◆ What you should do
Please render the lines in the entries below, from the one holding "The Golden Blaze (2005)" through the one holding "Miracle in the Woods", inclusive, as a JSON list of strings with one string per line and blank lines left out.

━━ Record excerpts ━━

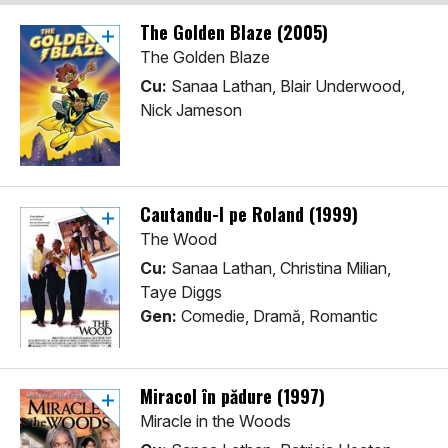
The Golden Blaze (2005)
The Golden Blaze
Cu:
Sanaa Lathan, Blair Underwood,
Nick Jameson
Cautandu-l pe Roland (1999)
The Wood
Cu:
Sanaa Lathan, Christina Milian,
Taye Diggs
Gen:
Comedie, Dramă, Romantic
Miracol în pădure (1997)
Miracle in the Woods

━━━
━━ Record excerpts ━━

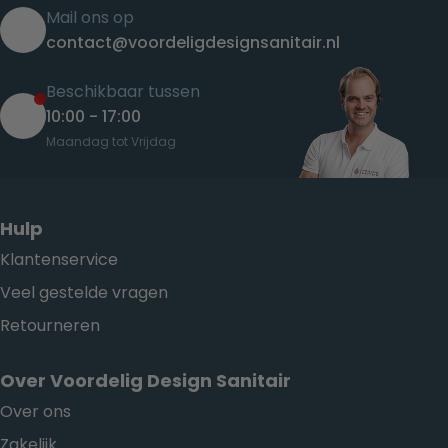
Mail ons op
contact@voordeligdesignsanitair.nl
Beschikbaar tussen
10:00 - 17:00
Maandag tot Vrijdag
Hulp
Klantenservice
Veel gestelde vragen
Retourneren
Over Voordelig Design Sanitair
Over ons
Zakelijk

━━━

◆ Response for this exercise
[
  "The Golden Blaze (2005)",
  "The Golden Blaze",
  "Cu:",
  "Sanaa Lathan, Blair Underwood,",
  "Nick Jameson",
  "Cautandu-l pe Roland (1999)",
  "The Wood",
  "Cu:",
  "Sanaa Lathan, Christina Milian,",
  "Taye Diggs",
  "Gen:",
  "Comedie, Dramă, Romantic",
  "Miracol în pădure (1997)",
  "Miracle in the Woods"
]